On Sunday, Nov. 27 at Gomen-Kudasai, this worship of the Bard took place. The Beacon High School Drama and Theater Arts organization, Beacon Players, collaborated with local nonprofit arts organization, Arts Mid-Hudson, in a workshop of various soliloquies and sonnets. It was the second installment of a three part series, “Celebrating Shakespeare” at Gomen-Kudasai. The events being: Bard at the Bar (Nov. 20), Beacon Macbeth (Nov. 27) and King Lear (Dec. 3).
Each program is a reaction to Judy Sigunick’s Shakespeare inspired series, “Masks,” hanging on the back wall of the restaurant. Sigunick said she is influenced by the idea that Shakespearean characters encompass different characteristics in one being. The sparse wording used by Shakespeare also lends his invented people open to interpretation. Therefore, most of the masks are almost collages fusing half black and white oval shaped faces and devilish creatures with stripy horns.
“He combines all of the possibilities of life that could happen in one moment,” Sigunick said. “Lady Macbeth can be so many things wrapped up in one character and that is what inspired my work.”
According to Arts Mid-Hudson volunteer and co-coordinator of the program, Gully Stanford, “Celebrating Shakespeare” is an extension of the art organization’s fall 2015 “Shakespeare in the Parking Lot.” The Poughkeepsie based event featured a month of happenings around an exhibition of Sigunick’s previous larger-scale ceramic Shakespearean busts.
Stanford said that this past March, a 2016 version was discussed between Sigunick and Executive Director of Arts Mid-Hudson Linda Marston-Reid. Sigunick had the idea of displaying her masks at Gomen-Kudasai. From there Stanford invited Director of the Beacon Players Anthony Scarrone and his troupe after hearing that the group held a production of “Macbeth” this past October.
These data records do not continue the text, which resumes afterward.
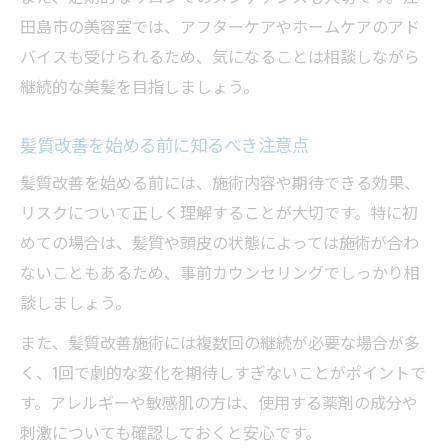
田島市の美容室では、アフターケアやホームケアのアド
バイスも受けられるため、気になることは相談しながら
継続的な美髪を目指しましょう。
髪質改善を始める前に知るべき注意点
髪質改善を始める前には、施術内容や期待できる効果、
リスクについて正しく理解することが大切です。特に初
めての場合は、髪質や頭皮の状態によっては施術が合わ
ないこともあるため、事前カウンセリングでしっかり相
談しましょう。
また、髪質改善施術には複数回の継続が必要な場合が多
く、1回で劇的な変化を期待しすぎないことがポイントで
す。アレルギーや敏感肌の方は、使用する薬剤の成分や
刺激についても確認しておくと安心です。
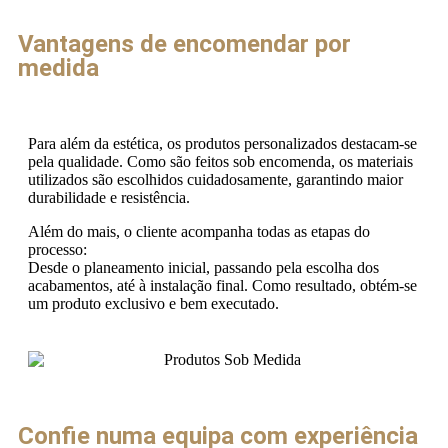
Vantagens de encomendar por
medida
Para além da estética, os produtos personalizados destacam-se
pela qualidade. Como são feitos sob encomenda, os materiais
utilizados são escolhidos cuidadosamente, garantindo maior
durabilidade e resistência.
Além do mais, o cliente acompanha todas as etapas do
processo:
Desde o planeamento inicial, passando pela escolha dos
acabamentos, até à instalação final. Como resultado, obtém-se
um produto exclusivo e bem executado.
Confie numa equipa com experiência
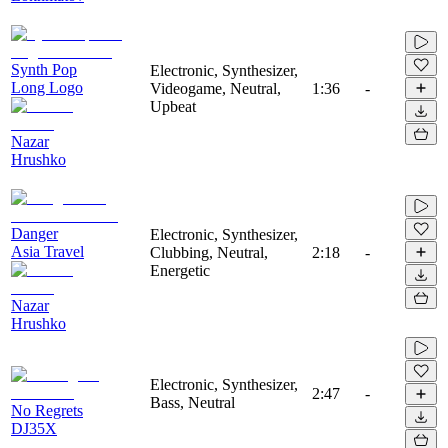
Synth Pop
Electronic, Synthesizer,
Long Logo
Videogame, Neutral,
1:36
-
Upbeat
Nazar
Hrushko
Danger
Electronic, Synthesizer,
Asia Travel
Clubbing, Neutral,
2:18
-
Energetic
Nazar
Hrushko
Electronic, Synthesizer,
2:47
-
Bass, Neutral
No Regrets
DJ35X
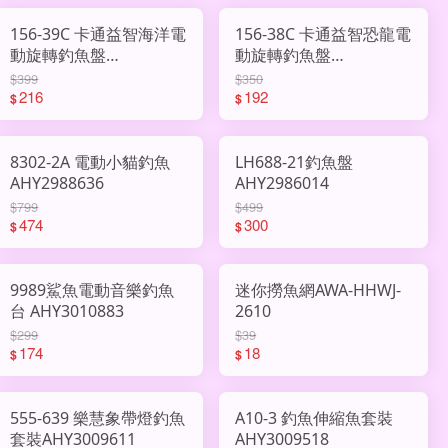
156-39C 卡通益智海洋電
156-38C 卡通益智恐龍電
動旋轉釣魚盤
動旋轉釣魚盤
AHY3015487
AHY3015486
$399
$350
216
192
$
$
8302-2A 電動小貓釣魚
LH688-21釣魚盤
AHY2988636
AHY2986014
$799
$499
474
300
$
$
9989鯊魚電動音樂釣魚
迷你撈魚網AWA-HHWJ-
台 AHY3010883
2610
$299
$39
174
18
$
$
555-639 樂慧象帶燈釣魚
A10-3 釣魚伸縮魚套裝
套裝AHY3009611
AHY3009518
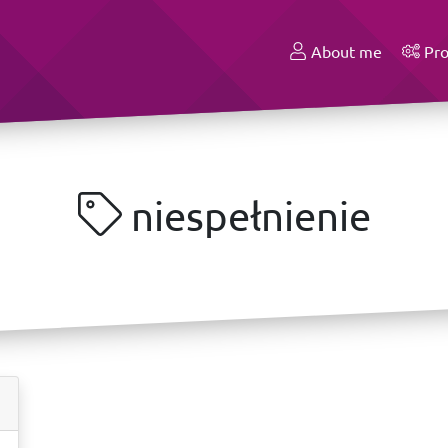
About me
Pro
niespełnienie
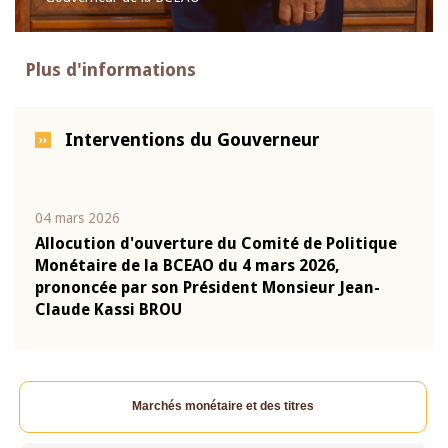
Plus d'informations
Interventions du Gouverneur
04 mars 2026
22 ju
que
Allocution d'ouverture du Comité de Politique
Mot 
Monétaire de la BCEAO du 4 mars 2026,
Kass
-
prononcée par son Président Monsieur Jean-
prés
Claude Kassi BROU
BCE
Marchés monétaire et des titres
“Shakespeare speaks to audiences of all ages and backgrounds,” Stanford said.
The evening began with introductions from Stanford, Sigunick and Scarrone. They all thanked each other and owner of Gomen-Kudasai Youko Yamamoto for generously donating her space. Then the students strutted in adorned in a lot of faux leather and black with faint heavy metal instrumental music playing in the background. Later it was revealed that high school senior Stefan Seward composed all of the music for their production of “Macbeth.”
Highlights of the event included the opening where sophomore Alexander Ullian read a sonnet from an iPad and as he read senior Michael Bonanno, who played Macbeth, acted it out, miming the words and facial expressions. Ullian at one point recited the famous Sonnet 18, “Shall I Compare Thee to a Summer’s Day?” to junior Leah Siegel.
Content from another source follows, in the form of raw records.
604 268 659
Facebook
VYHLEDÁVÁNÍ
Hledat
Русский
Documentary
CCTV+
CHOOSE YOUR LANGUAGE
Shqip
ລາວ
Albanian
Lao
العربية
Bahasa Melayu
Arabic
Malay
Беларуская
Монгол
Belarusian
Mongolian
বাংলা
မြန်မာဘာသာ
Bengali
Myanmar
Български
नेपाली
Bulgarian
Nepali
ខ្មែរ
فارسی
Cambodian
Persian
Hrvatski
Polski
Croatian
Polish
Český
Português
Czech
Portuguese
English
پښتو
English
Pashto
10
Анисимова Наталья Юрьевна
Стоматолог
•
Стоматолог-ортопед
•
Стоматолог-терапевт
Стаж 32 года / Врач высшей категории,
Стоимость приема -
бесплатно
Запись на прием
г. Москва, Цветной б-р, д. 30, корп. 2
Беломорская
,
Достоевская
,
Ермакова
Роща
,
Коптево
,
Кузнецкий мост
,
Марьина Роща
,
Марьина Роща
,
In regards to why Scarrone selected various works of Shakespeare he said, “The goal was to show another side of Shakespeare, not in the format of full play but in the beautiful snippets that gave us a peak into the soul of William Shakespeare.”
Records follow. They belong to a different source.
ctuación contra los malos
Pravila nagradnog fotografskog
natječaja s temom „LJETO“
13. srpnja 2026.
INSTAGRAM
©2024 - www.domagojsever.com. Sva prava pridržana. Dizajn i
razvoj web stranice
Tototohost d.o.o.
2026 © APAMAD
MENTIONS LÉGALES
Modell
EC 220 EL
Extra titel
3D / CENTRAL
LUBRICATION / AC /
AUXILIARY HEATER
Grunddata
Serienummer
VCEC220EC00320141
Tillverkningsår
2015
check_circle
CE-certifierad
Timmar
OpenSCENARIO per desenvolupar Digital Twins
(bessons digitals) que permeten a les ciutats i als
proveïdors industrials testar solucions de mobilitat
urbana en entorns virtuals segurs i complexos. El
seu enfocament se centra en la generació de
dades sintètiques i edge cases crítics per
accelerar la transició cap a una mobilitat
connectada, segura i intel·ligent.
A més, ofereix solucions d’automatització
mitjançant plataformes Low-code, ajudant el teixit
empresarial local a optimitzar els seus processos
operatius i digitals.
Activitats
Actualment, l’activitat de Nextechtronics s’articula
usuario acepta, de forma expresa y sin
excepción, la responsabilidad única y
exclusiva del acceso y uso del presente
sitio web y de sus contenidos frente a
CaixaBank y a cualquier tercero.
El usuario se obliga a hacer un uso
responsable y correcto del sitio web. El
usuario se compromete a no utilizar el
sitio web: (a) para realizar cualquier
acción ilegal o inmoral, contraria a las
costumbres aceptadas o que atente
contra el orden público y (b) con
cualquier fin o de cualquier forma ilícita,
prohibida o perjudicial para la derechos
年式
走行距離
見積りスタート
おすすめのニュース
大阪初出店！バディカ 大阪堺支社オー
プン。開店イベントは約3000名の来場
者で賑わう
Another memorable moment consisted of Siegel performing Lady Macbeth’s monologue after she’d gone crazy. As she said, “Here’s the smell of the blood still. All the perfumes of Arabia will not sweeten this little hand,” in a scarlet gown barefoot, looking blankly into the crowd, a noticeable hush fell over the space.
Ullian, who acted as the Porter in “Macbeth” performed a short one-man play between himself and Macduff in the start of act two, scene three. In a funny Irish brogue he drunkenly flounced about and a family who happened to be in the restaurant for dinner laughed hysterically.
“It does my heart good to see young children laughing at Shakespeare,” Scarrone said.
Avid Shakespeare enthusiasts can check out the “Celebrating Shakespeare” final installment, “King Lear” this Saturday, Dec. 3 from 3-5 p.m. in Gomen-Kudasai.